During Reasons to Hope last week I took a walk, listening in as Charlie Lemon was sharing his powerful story with Jessica and just as the conversation was ending, I came upon a clearing in the woods. The sun was shining so brightly across the field, I could hardly see. In the corners and just off the path, there was deep inky darkness, the contrast of light and dark like an Italian chiaroscuro painting.
I’d never told a field, “you look how I feel,” but that would have pretty much summed it up. The high voltage light, the high contrast darkness, the whole picture depicting the vast spectrum of feelings we might experience at any given moment, reflecting how complex holding space for hope can be. The good news is there are people holding space for us as we continue to excavate, navigate, and negotiate HOPE.
One of those people for me has been Beth Barcus of Porter’s Call. Like Al Andrews who you might remember from week 21 of Reasons to Hope, Beth has counseled me and many others through some high contrast moments. With metaphor and magic marker in hand, Beth illustrates how high voltage hope can ultimately handle even the darkness it reveals, if we just surrender.
Here are a few highlights from Beth Barcus on Reasons to Hope this week. To watch the full episode, visit instagram.com/rootandvinenews
The Other Side of Suffering
I really believe our pain is our superpower, our suffering is our strength, and that it is really through those contrasts in the darkness and the light, that we actually can see what’s on the other side. […] what is the hope that’s now possible because of this pain?
High Contrast Hope
When things are dark, when we’re in a season of winter, so to speak, it feels like there’s no hope, it just feels like it’s full of sorrow, full of loss. And what I think is really beautiful […] is that we see in these seasons of change that on the other side of winter is spring. The trees that looked dead are now alive and blooming. I say often suffering is the birthplace of hope. I’ve tried to view it through those lenses, even for myself personally, as well as with those I get to meet with on a daily basis. It’s just holding that hope alongside the suffering. I do believe that the contrast of the dark hard winter makes the spring more vibrant.
I definitely find hope in nature, whether it’s taking a long walk and gathering things from nature, whether it’s pine cones and decorating the house with pine cones, or taking leaves and crumbling them in my hands or what have you. From a personal level, it helps me to get grounded. Even if it’s just literally stepping outside and taking my shoes off and putting my feet in the grass. There’s something about the grounding nature of getting skin to Earth.

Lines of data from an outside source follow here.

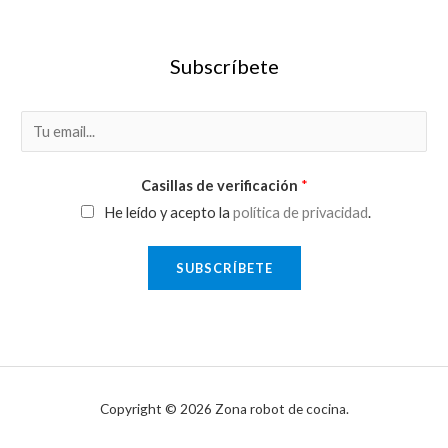
Subscríbete
E
m
a
Casillas de verificación
*
i
He leído y acepto la
política de privacidad
.
l
*
SUBSCRÍBETE
Copyright © 2026 Zona robot de cocina.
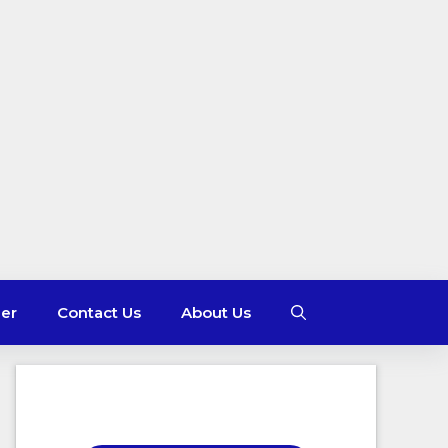
mer
Contact Us
About Us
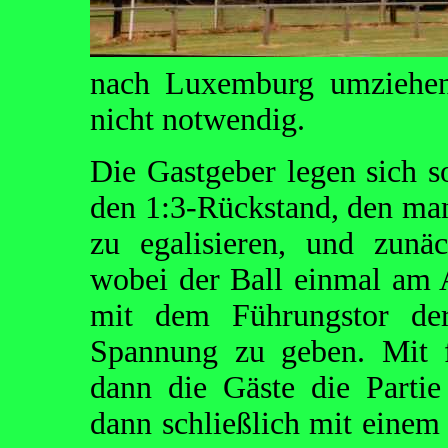
nach Luxemburg umziehen
nicht notwendig.
Die Gastgeber legen sich s
den 1:3-Rückstand, den ma
zu egalisieren, und zunäc
wobei der Ball einmal am 
mit dem Führungstor de
Spannung zu geben. Mit fo
dann die Gäste die Parti
dann schließlich mit einem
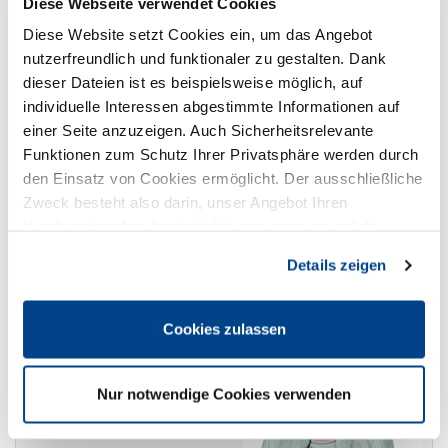
Diese Webseite verwendet Cookies
Ehrenrat
Diese Website setzt Cookies ein, um das Angebot
nutzerfreundlich und funktionaler zu gestalten. Dank
dieser Dateien ist es beispielsweise möglich, auf
individuelle Interessen abgestimmte Informationen auf
Ehrenrat
einer Seite anzuzeigen. Auch Sicherheitsrelevante
Funktionen zum Schutz Ihrer Privatsphäre werden durch
Christiane Behnke-Brandenberg
den Einsatz von Cookies ermöglicht. Der ausschließliche
Vorsitzende Ehrenrat
Zweck besteht also darin, unser Angebot Ihren
Beherbergung Brandenberg
Kundenwünschen bestmöglich anzupassen und die
Ulmenstraße 14
Seiten-Nutzung so komfortabel wie möglich zu gestalten.
45133 Essen
Details zeigen
0201 / 2447912
E-Mail
Cookies zulassen
Nur notwendige Cookies verwenden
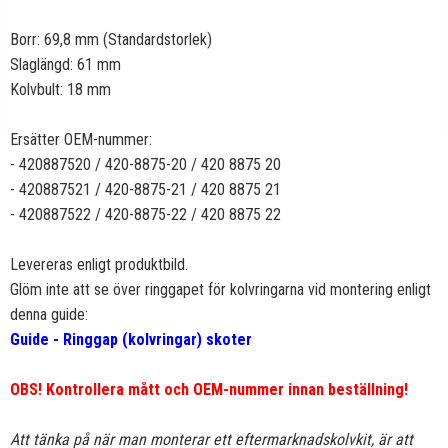
Borr: 69,8 mm (Standardstorlek)
Slaglängd: 61 mm
Kolvbult: 18 mm
Ersätter OEM-nummer:
- 420887520 / 420-8875-20 / 420 8875 20
- 420887521 / 420-8875-21 / 420 8875 21
- 420887522 / 420-8875-22 / 420 8875 22
Levereras enligt produktbild.
Glöm inte att se över ringgapet för kolvringarna vid montering enligt
denna guide:
Guide - Ringgap (kolvringar) skoter
OBS! Kontrollera mått och OEM-nummer innan beställning!
Att tänka på när man monterar ett eftermarknadskolvkit, är att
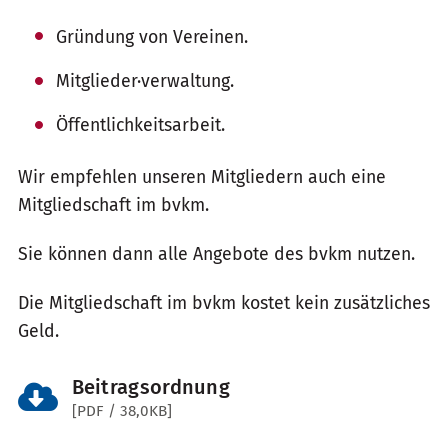
Gründung von Vereinen.
Mitglieder·verwaltung.
Öffentlichkeitsarbeit.
Wir empfehlen unseren Mitgliedern auch eine
Mitgliedschaft im bvkm.
Sie können dann alle Angebote des bvkm nutzen.
Die Mitgliedschaft im bvkm kostet kein zusätzliches
Geld.
Beitragsordnung
[PDF / 38,0KB]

Supermom or Surrendered Mom
I believe that my opportunity to sit in people’s stories in the counseling room gives me the perspective that I need for my personal life. For example, I have twins that are in their sophomore year in college and then I have a freshman in high school. So I basically have two real adult adults and then one well on his way. […] I will tell you it is so amazing and sweet to enter into this other season with our kids that are older. It really is a lot more of coming alongside instead of them being under our roof and knowing the day to day what’s going on. So we’ve had to really release a lot. […] now that they’re not spending the nights here. Just the letting go has been both sweet but also very revealing for me. I have to hold it loosely.
The people that I get to visit with in my office are sometimes as young as my kids. They’re as young as 18, 19. I see them really wrestling. I see them going through some hard stuff and and then I see the genesis of their struggle and where it takes them and that gives me so much hope for my kids. My goal should never be to eliminate any pain or suffering for them, even in decisions they may make that are poor. If I can relinquish and surrender, then I can just trust the process and see that there’s so much hope on the other side, because of the character that’s going to be built in them as a process of going through these hard things.
Really the people I get to meet with every day are the ones that are inspiring me to be a more surrendered mother instead of supermom. To be a surrendered mom is super super freeing for me
On Holding Space for Others
If I’m honest, I feel like I’m getting way more than I’m giving. I feel like I’m getting so much and that’s why I’m like ‘Oh my gosh, I get to do this every day!’ It keeps me grounded. It keeps me far more centered, far more steady and surrendered than if I were just out on my own doing a job that didn’t keep me in this space. So I know I’ve gained way more than I feel like I give.